Publicviral.com Banyuglugur, Situbondo — Jumat, 7 November 2025 — Di bawah teriknya matahari pesisir utara Situbondo, tepatnya di Dusun Karangmalang, Gang Rajawali, Desa Kalianget, Kecamatan Banyuglugur, hamparan tambak yang tampak tenang ternyata menyimpan kisah panjang tentang konflik dan ketidakpastian. Sudah lebih dari enam tahun, warga setempat hidup dalam bayang-bayang sengketa lahan dengan pihak perusahaan yang mengklaim sebagian wilayah tambak sebagai miliknya.
Awal mula persoalan ini mencuat sekitar tahun 2018. Kala itu, pihak yang mengatasnamakan perusahaan mendatangi lahan tambak dan mengaku memiliki surat kepemilikan atas area yang sejak puluhan tahun dikelola oleh warga. Sejak saat itu, hubungan antara masyarakat dan pihak perusahaan tak pernah benar-benar damai. Persoalan yang semula tampak sederhana kini menjelma menjadi konflik sosial yang menyentuh aspek ekonomi, rasa keadilan, hingga harga diri masyarakat pesisir.
“Masalahnya dari dulu tidak pernah selesai. Kadang adem, kadang panas lagi,” ujar seorang warga yang enggan disebut namanya. Ia menuturkan bahwa tambak yang selama ini menjadi sumber penghidupan kini justru menjadi sumber keresahan. Aktivitas warga di area tambak pun mulai berkurang karena kekhawatiran akan konflik susulan.
Ketegangan terbaru terjadi pada 30 Oktober 2025, ketika sejumlah orang yang diduga sebagai utusan perusahaan datang dan mengeluarkan alat-alat milik warga dari tempat penjagaan tanpa izin. Tindakan itu memicu perdebatan sengit di lokasi dan nyaris berujung bentrokan fisik.

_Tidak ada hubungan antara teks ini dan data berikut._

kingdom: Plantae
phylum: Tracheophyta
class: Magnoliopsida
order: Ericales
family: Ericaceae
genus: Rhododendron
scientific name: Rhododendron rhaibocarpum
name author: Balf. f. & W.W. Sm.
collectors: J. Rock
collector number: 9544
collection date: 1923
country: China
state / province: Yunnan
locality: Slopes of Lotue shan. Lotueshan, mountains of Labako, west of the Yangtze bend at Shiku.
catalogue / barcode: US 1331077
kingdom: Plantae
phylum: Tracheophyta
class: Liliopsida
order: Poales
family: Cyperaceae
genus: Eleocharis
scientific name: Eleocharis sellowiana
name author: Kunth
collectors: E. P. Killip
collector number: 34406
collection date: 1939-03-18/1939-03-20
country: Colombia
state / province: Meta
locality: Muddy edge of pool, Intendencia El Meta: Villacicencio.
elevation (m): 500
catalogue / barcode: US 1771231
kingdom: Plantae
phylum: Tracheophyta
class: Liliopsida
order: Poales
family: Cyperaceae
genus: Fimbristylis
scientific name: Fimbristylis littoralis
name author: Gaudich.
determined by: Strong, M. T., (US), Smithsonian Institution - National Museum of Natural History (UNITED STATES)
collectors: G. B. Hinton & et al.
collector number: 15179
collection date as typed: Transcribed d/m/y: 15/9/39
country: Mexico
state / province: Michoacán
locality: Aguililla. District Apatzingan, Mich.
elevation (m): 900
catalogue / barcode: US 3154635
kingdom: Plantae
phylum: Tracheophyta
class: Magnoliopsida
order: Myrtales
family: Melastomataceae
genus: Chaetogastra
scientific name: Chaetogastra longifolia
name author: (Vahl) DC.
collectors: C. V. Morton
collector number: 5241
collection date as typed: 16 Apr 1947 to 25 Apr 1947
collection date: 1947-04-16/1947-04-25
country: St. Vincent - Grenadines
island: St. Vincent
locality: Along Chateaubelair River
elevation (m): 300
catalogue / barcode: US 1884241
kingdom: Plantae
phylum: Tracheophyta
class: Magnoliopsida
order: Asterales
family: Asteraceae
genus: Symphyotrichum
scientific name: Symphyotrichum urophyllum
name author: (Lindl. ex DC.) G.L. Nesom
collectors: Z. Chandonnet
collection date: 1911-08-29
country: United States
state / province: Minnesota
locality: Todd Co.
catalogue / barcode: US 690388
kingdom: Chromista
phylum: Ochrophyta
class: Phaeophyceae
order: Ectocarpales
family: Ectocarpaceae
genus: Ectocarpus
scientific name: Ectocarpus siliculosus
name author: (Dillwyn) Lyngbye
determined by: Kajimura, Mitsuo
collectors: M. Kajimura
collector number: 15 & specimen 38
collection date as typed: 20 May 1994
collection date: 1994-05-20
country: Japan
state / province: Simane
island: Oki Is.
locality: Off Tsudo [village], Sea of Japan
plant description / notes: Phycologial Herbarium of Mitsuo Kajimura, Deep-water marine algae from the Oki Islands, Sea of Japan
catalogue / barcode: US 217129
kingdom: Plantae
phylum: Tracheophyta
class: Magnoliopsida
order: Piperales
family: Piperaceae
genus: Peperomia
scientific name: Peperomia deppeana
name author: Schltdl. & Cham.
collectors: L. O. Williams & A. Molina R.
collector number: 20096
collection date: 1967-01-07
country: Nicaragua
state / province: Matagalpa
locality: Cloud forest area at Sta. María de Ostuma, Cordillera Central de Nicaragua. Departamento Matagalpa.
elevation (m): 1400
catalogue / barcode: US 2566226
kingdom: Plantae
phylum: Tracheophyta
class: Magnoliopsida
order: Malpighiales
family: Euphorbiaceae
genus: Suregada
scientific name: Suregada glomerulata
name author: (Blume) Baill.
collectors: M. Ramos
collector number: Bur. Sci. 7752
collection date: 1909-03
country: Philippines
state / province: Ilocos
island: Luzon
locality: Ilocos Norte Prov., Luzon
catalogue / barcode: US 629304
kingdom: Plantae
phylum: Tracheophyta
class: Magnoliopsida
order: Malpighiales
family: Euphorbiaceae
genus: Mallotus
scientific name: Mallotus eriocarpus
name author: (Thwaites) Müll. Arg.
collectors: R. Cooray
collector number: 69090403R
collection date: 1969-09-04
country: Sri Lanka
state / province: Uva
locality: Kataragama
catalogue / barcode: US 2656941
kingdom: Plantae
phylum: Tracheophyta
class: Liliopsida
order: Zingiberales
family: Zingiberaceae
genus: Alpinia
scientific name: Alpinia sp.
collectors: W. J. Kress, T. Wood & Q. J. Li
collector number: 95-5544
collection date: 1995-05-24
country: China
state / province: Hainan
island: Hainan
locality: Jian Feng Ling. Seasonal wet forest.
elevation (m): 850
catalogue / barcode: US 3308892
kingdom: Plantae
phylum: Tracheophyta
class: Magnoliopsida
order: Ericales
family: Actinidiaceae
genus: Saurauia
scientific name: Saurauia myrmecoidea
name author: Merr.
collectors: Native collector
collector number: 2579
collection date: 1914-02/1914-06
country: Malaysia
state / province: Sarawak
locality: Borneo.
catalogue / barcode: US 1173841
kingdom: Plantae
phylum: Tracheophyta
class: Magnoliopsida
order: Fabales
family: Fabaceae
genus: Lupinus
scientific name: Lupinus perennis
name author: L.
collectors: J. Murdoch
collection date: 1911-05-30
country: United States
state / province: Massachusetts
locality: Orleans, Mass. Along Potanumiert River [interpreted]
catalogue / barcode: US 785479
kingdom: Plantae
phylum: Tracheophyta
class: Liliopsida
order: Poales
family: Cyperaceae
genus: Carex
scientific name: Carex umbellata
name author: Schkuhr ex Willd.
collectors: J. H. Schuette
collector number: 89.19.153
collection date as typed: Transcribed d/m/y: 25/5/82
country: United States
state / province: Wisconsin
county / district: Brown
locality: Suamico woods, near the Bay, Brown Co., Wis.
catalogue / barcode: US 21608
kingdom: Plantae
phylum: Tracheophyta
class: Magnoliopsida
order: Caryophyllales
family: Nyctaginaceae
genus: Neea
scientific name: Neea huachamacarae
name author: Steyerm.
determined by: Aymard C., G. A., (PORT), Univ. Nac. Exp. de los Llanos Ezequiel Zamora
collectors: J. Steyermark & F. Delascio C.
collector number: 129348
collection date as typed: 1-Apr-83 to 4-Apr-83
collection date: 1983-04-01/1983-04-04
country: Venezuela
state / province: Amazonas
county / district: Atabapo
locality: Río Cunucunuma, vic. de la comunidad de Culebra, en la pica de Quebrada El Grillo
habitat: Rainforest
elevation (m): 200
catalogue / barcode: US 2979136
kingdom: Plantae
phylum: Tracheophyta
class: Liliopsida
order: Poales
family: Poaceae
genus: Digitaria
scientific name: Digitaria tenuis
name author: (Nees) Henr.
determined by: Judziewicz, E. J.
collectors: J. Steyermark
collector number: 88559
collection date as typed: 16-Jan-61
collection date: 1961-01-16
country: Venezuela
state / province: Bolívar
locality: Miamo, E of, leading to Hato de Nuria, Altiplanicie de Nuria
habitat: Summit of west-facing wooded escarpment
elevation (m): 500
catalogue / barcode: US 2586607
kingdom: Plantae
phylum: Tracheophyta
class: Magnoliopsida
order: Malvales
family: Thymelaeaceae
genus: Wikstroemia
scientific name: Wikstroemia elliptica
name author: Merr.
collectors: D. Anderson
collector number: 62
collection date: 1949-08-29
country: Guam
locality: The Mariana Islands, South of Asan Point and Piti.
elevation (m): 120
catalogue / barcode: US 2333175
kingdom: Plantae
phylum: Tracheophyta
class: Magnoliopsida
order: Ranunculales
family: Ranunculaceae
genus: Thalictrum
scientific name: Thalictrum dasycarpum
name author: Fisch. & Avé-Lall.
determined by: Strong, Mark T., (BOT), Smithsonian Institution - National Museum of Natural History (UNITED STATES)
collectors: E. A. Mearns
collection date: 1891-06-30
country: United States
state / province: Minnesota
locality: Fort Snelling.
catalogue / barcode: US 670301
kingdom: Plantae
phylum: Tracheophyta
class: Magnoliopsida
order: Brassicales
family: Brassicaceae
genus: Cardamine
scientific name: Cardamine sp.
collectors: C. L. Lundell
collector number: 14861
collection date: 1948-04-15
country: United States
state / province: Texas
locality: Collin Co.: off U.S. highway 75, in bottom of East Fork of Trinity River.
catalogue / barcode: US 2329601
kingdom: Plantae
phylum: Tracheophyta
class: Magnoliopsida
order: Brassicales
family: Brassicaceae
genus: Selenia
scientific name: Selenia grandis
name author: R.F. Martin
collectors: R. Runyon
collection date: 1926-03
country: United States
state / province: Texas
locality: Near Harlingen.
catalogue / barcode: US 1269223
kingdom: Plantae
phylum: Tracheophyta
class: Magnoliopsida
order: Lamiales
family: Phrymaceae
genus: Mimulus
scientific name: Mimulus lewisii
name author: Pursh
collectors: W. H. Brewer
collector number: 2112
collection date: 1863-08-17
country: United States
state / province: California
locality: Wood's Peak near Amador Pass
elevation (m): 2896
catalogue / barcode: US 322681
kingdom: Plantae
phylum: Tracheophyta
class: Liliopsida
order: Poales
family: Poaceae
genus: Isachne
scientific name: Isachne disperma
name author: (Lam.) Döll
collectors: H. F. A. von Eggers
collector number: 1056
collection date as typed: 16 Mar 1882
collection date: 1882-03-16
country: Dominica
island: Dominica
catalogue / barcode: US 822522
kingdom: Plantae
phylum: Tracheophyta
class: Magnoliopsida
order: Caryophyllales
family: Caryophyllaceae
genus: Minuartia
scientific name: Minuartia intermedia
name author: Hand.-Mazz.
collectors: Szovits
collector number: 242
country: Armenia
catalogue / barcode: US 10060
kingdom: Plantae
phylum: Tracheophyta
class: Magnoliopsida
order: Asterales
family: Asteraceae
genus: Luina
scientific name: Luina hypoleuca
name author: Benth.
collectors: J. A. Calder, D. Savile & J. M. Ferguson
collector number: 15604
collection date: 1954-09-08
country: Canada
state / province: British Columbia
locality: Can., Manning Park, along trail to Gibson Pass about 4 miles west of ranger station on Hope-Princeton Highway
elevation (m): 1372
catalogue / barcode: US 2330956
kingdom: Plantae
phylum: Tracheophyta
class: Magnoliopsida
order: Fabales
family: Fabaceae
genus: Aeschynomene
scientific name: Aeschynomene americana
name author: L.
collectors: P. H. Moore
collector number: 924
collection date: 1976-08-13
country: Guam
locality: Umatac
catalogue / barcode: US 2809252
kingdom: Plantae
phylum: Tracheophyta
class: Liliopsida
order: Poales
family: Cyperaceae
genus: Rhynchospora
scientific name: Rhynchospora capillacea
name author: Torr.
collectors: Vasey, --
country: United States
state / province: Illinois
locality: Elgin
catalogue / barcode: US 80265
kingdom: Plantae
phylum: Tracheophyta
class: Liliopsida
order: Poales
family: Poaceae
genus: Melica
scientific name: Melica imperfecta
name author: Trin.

“Untung tidak sampai ada yang terluka,” tutur warga lain. “Tapi kalau terus begini, kami khawatir bisa lebih parah. Pemerintah harusnya segera turun tangan.”
Bagi masyarakat Karangmalang, tambak bukan sekadar lahan produksi garam atau ikan. Ia adalah simbol warisan dan ikatan sejarah antara warga dengan tanah leluhur. Karena itu, sengketa ini bagi mereka bukan hanya persoalan materi, melainkan pertaruhan terhadap eksistensi dan martabat.
“Kami tidak menolak hukum,” lanjut seorang warga senior. “Kami hanya ingin bukti yang jelas. Kalau memang tanah ini milik perusahaan, mana dasarnya? Jangan hanya saling klaim tanpa kejelasan.”
Namun hingga kini, penyelesaian tak kunjung terlihat. Warga merasa seperti dibiarkan hidup dalam ketidakpastian. Mereka menilai pemerintah daerah maupun instansi terkait terkesan lamban dan pasif. Tidak ada upaya nyata yang bisa menenangkan situasi atau memberikan kepastian hukum.
Sudah enam tahun lamanya sengketa ini berjalan, dan masyarakat Karangmalang mulai kehilangan harapan. Mereka berharap agar Pemerintah Kabupaten Situbondo maupun pihak provinsi turun langsung untuk memediasi kedua belah pihak. “Kami butuh negara hadir, bukan hanya janji,” ungkap salah satu tokoh warga dengan nada penuh harap.
Sengketa lahan di Karangmalang hanyalah satu dari banyak kisah serupa yang terjadi di pelosok negeri. Kisah tentang warga kecil yang berjuang mempertahankan hak atas tanah yang mereka garap sejak lama, di tengah sistem hukum yang kerap lamban menegakkan keadilan.

Kini, tambak-tambak di Karangmalang yang dahulu menjadi sumber kehidupan, justru berubah menjadi simbol luka lama yang belum sembuh. Warga menanti titik terang yang entah kapan datang, berharap keadilan tidak selamanya sekadar wacana di atas kertas.